Este era un hombre corpulento, rubio pelirrojo con una invariada camisa a cuadros, robada sin duda de alguna película en colores con tema del Lejano Oeste. Aquella camisa, siempre semiabierta en el pecho, era como su uniforme y no vestía otra cosa así las noches fueran calurosas o heladas. Cierta vez le ofrecí un trago de una de las mejores botellas de las que le regalan al doctor pero se excuso.

– Yo, a lo mío -saco una petaca del bolsillo trasero del pantalón y bebió sin invitarme.

Cuando termina la descarga y el camión se aleja, cumplo con mi tarea nocturna y llamo por teléfono para repetir las dos palabras tan avejentadas por el uso:

– Misión cumplida.

5 de septiembre

Alguna vez, movido por una tortuosa forma de la cobardía, por eludir sin comprometerme, por la vieja tentación de zambullir guardando la ropa, mascullé ante Díaz Grey un indeciso remordimiento por estar participando en repartir decadencias y muertes.

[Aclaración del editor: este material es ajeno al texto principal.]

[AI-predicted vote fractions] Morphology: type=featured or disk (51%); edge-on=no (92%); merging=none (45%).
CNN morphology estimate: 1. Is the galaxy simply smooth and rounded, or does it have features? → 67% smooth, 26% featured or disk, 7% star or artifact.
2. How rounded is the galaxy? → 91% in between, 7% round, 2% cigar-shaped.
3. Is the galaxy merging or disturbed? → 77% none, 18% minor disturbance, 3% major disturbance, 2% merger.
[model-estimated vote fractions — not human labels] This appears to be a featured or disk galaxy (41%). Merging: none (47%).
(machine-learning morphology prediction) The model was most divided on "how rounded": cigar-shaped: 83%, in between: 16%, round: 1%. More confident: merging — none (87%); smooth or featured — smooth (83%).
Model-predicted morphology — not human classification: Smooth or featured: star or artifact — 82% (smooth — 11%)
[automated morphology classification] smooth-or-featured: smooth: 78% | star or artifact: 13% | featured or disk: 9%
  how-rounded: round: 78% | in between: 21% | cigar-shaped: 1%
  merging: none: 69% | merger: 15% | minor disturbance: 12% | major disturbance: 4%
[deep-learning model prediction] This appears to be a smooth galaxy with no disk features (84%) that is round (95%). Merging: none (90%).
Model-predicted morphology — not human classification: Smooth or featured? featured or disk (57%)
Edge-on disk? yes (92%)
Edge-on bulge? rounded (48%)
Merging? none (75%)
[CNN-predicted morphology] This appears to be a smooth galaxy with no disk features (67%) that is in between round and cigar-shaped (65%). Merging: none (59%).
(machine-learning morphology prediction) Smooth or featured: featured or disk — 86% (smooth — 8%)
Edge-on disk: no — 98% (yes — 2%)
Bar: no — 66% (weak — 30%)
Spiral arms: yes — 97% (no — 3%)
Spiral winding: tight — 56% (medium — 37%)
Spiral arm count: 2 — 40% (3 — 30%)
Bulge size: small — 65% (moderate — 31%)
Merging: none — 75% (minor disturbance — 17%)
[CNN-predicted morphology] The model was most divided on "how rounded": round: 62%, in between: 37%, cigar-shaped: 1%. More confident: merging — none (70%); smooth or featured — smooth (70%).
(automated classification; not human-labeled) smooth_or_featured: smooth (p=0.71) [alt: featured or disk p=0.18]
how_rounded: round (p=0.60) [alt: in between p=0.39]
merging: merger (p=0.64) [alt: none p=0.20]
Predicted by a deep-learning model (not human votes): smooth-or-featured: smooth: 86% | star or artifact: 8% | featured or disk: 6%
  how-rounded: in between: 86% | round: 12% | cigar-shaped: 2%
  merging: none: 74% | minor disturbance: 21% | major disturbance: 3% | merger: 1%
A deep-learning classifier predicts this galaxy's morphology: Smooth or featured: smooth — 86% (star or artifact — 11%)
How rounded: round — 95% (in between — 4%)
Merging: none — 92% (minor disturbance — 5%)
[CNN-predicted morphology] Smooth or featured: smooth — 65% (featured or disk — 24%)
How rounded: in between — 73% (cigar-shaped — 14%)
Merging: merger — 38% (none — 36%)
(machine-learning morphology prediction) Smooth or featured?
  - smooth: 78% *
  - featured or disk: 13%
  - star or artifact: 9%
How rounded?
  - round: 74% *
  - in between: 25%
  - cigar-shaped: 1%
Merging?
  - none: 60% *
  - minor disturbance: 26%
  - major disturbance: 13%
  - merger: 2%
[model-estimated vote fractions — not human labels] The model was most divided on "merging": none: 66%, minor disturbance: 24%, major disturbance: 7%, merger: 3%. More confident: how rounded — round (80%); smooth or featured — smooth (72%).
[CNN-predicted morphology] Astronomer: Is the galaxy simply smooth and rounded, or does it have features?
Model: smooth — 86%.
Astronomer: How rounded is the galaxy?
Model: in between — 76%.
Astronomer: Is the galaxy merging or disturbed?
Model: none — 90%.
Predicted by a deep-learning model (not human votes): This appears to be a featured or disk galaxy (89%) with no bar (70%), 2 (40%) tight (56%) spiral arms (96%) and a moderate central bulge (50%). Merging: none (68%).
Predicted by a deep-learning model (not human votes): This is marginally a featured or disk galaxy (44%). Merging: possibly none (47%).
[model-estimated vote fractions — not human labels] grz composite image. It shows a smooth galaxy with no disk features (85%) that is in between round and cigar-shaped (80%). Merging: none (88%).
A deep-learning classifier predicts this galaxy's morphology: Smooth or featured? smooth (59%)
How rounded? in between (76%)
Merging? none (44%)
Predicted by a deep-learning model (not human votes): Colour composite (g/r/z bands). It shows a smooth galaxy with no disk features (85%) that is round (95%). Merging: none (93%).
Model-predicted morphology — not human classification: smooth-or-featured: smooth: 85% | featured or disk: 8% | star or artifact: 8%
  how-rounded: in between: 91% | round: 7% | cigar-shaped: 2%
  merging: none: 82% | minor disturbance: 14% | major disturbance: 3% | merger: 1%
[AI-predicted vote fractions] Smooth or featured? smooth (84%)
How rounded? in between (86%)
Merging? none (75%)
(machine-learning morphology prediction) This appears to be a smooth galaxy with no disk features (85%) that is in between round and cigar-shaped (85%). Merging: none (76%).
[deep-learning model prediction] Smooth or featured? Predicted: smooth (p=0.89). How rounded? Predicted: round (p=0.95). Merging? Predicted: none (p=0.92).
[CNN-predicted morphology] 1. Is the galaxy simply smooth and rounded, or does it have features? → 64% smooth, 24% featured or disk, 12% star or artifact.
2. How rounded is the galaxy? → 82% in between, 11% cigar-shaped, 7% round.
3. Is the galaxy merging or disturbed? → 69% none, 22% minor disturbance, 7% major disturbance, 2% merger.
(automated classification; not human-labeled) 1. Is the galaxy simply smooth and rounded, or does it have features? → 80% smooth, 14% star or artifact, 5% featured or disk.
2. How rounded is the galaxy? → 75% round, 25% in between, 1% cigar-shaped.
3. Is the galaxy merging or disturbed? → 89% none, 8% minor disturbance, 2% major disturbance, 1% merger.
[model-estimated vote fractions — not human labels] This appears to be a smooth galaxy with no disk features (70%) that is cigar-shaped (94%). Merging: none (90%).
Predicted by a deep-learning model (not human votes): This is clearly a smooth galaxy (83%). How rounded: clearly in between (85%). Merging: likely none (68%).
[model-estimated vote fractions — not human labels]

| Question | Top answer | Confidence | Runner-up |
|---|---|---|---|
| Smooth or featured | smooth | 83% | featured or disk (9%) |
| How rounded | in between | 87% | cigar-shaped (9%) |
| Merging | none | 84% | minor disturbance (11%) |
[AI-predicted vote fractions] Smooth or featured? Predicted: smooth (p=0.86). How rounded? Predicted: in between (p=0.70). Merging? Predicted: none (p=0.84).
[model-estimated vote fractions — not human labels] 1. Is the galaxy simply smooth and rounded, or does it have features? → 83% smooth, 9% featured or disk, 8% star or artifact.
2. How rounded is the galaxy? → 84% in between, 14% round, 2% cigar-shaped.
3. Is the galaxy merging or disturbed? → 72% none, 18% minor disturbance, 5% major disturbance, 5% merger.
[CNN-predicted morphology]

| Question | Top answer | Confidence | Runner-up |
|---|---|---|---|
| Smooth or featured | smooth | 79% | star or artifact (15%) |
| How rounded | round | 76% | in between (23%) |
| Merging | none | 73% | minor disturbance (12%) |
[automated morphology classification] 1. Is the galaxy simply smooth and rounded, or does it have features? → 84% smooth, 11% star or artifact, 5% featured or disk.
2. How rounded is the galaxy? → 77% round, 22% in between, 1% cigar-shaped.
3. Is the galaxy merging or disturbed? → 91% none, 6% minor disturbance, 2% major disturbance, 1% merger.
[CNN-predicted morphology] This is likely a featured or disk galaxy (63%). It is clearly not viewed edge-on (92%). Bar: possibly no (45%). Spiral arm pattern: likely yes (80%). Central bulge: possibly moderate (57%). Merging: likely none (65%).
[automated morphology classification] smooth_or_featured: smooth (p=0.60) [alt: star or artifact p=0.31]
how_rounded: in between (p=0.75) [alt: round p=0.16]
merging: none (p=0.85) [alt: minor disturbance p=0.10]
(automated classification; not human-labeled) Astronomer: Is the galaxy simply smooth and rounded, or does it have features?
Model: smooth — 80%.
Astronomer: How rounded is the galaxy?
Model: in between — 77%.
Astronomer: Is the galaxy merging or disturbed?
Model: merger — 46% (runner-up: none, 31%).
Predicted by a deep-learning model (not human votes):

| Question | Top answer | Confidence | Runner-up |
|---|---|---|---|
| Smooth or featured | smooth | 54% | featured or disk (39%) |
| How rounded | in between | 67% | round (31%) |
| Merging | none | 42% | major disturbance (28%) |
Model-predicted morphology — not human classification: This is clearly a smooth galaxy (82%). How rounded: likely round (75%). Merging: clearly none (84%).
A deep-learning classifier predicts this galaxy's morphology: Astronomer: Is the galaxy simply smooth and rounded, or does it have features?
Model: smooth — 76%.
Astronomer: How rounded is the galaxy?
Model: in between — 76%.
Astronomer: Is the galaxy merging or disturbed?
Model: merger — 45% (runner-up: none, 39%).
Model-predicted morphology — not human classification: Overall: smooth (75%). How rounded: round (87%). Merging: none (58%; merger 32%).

El medico me desconcertó diciendo:

– Un drogadicto, como un alcohólico, es un suicida. Esta ejerciendo su derecho indiscutible a practicar un suicidio al ralenti. El alcohol no esta prohibido porque los gobiernos son socios de los fabricantes. Cobran sus ganancias mediante impuestos. Lo mismo digo del tabaco. Cuando prohíban el suicidio renunciaremos a los camiones.

No exactamente con estas palabras fue lo que dijo. Al despedirme me regalo un libro llamado El mito de Sísifo. Hace unos días empecé a leerlo.

18 de julio

Escribo y repaso esta fecha con el bolígrafo último modelo que compre en el tinglado del viejo Lanza. Es una fecha que me gustaría tenerla inmóvil durante la farsa de los días que se acumulan y reclaman su lugar y desean sustituir y ocupar vacíos el sitio que encabezan estos apuntes.